Marjo Buitelaar is Associate Professor of the Anthropology of Islam. The compilation
Hajj: Global Interactions through Pilgrimage
, which she compiled with co-editor Luitgard Mols of the National Museum of Ethnology in Leiden, is due to be published in 2015.
The book portrays the presentations given by academics from various disciplines at a symposium of the same name last year in Leiden. They included anthropologists, historians and specialists in Islamic studies, as well as musicologists and men and women of letters. They all took turns to shed light on the Hajj, the pilgrimage to Mecca, each from their own field of expertise.
Marjo Buitelaar: ‘The aim of this compilation is to show how all kinds of customs and rituals, but also material aspects, of the pilgrimage have changed over time, and how this enables us to see the religious, political and socio-cultural meaning of the Hajj in a range of different historical and cultural contexts. As an anthropologist, I study what rituals mean today to various groups or individuals, not only in the religious sense, but also in relation to socio-political relations and identity issues. Take this example: a lot of women go on the Hajj these days, whereas it used to be mainly men. And out of respect for your parents, you only went on the pilgrimage once they had been; this is not the case today. In addition, it’s no longer unusual to visit Mecca several times, whereas it used to be a once-in-a-lifetime trip.’
‘The Hajj has become increasingly accessible, particularly to people from the West. In fact it’s rather like a type of ‘religious tourism’. Some three million Muslims from around the world now take part in the ritual. A quota system has been introduced to control the influx. In many countries where Islam is the majority religion, you have a one in six chance of being granted a visa. This allocation policy is susceptible to corruption. The pilgrimage ritual itself continues to develop, as does the city of Mecca. On the other hand, Mecca is a fabulous example of a place where ‘global interactions’ have been taking place for centuries. Something else that hasn’t changed, despite today’s more individual notion of religiousness, is the idea that the Hajj extends much further than the individual; the entire family and community become involved. Farewell parties are held and people identify with the pilgrim. On returning, the pilgrim hands out souvenirs and water from the holy source, and people get together to eat dates from Medina.’
Marjo Buitelaar was recently awarded a substantial grant by the Netherlands Organisation for Scientific Research (NWO) to fund her Hajj research project Mecca: more magical than Disneyland. The research is particularly important as it sheds light on the significance of Islam in people’s personal lives. As she says, ‘The Hajj is important to Muslims living in the West, as it helps them to answer questions like ‘Where do I belong?’ Many European Muslims feel at home in several different places at once; they live here, go to their home country on holiday and see Mecca as a spiritual homeland symbolizing the unity of the global Muslim community. Insight into these simultaneous, diverse feelings of home and belonging could help to understand why rebel fighters feel compelled to join the Syrian Civil War in the name of Islam.’

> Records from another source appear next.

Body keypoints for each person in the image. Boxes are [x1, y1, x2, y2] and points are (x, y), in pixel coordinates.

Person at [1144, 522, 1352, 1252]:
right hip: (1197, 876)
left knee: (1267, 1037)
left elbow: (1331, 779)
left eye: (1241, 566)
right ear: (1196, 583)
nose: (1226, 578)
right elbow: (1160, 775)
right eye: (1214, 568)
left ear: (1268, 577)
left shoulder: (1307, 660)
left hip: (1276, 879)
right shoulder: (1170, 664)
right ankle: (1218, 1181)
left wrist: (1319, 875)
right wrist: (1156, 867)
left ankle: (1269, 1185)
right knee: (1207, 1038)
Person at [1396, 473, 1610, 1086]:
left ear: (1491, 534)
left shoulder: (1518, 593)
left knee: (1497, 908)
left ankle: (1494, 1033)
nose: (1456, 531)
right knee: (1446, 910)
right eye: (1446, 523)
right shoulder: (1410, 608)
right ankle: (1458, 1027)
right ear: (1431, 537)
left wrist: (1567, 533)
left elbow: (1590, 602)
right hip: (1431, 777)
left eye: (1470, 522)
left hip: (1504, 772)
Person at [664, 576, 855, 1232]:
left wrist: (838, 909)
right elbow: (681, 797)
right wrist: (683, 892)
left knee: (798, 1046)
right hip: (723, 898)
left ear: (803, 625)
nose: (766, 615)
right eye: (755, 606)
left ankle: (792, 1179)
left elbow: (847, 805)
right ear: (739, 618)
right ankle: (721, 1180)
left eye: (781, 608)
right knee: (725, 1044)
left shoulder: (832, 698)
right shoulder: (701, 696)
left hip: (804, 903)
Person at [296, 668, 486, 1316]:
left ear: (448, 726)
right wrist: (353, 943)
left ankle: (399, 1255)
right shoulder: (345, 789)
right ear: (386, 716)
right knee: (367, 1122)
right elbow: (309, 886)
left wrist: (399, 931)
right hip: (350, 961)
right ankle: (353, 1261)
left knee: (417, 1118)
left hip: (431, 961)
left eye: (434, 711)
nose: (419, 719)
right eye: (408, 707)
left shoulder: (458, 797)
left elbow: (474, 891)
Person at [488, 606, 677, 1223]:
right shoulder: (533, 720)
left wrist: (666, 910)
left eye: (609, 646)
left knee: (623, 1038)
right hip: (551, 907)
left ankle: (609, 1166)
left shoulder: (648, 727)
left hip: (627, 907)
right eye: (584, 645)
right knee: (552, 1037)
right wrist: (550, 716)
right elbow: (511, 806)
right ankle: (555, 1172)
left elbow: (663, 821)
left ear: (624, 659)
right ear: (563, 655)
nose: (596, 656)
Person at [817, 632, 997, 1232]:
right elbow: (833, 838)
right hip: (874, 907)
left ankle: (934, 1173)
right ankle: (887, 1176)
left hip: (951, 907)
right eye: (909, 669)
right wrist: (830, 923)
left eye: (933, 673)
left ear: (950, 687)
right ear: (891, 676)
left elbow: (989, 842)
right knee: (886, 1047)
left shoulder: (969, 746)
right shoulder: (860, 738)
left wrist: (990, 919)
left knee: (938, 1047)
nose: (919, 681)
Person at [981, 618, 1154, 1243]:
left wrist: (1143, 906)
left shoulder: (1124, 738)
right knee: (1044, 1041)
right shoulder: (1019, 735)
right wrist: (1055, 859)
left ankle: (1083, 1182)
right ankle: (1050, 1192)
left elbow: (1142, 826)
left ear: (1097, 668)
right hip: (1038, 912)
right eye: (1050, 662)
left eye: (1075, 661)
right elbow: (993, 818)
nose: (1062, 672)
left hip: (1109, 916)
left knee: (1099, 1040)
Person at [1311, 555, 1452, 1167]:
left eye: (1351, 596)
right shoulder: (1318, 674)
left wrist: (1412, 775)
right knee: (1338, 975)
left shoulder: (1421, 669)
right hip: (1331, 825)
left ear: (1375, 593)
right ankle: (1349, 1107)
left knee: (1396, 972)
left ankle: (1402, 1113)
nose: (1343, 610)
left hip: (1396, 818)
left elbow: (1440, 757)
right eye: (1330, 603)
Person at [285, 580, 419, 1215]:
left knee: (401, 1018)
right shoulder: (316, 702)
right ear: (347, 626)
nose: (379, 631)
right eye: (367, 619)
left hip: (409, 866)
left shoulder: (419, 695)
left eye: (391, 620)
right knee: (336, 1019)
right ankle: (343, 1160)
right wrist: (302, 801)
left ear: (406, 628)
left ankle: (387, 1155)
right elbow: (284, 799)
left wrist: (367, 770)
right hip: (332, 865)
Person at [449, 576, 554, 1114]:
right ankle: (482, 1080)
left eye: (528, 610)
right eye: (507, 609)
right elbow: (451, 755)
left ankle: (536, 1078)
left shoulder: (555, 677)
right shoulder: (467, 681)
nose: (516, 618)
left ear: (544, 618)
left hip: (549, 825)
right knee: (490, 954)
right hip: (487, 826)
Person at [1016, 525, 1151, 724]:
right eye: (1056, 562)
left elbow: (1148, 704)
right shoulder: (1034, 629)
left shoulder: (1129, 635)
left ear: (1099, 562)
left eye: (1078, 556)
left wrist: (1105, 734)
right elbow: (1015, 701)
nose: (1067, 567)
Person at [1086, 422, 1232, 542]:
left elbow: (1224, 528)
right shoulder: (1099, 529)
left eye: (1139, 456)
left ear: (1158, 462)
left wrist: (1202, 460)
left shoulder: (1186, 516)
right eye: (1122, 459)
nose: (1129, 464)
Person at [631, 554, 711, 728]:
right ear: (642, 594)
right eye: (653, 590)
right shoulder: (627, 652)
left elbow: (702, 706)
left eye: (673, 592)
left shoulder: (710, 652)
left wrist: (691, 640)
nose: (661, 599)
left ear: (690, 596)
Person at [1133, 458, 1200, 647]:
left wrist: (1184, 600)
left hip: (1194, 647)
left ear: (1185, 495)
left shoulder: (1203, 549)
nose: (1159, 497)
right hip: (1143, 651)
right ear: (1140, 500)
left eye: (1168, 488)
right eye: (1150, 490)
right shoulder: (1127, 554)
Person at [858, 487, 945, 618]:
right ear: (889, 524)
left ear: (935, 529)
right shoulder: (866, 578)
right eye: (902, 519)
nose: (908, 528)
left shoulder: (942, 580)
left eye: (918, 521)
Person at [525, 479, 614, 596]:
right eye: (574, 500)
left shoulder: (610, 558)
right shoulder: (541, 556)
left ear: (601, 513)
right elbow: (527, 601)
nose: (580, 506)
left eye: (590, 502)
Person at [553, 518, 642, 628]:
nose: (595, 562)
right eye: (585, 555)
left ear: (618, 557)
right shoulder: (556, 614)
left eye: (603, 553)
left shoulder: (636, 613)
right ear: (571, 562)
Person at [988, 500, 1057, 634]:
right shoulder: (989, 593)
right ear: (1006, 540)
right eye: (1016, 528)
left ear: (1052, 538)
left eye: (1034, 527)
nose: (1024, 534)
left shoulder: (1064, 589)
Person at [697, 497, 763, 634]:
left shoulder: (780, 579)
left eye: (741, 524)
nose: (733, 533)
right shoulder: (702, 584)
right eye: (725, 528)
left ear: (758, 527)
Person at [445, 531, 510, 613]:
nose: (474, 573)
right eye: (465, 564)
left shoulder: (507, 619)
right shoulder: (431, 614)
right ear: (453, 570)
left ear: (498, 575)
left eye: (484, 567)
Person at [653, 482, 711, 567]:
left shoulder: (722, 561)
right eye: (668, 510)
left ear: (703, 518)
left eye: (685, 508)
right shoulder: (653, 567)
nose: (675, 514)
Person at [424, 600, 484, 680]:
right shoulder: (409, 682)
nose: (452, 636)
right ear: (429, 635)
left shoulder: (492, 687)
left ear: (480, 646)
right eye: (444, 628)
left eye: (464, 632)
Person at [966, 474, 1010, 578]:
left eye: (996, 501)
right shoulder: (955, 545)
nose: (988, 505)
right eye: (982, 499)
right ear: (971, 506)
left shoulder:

‘To the majority of Muslims, Islam is a personal source of inspiration and strength. Some people visit Mecca after a particularly difficult period in their life, to recharge their batteries, or to pray for the sick. In view of the recent publicity surrounding the negative aspects of Islam, it is important to highlight this side of the religion. It helps to make Islam seem less strange. Everyone can identify with these feelings, and with the urge to find answers to the vital questions of life and death.’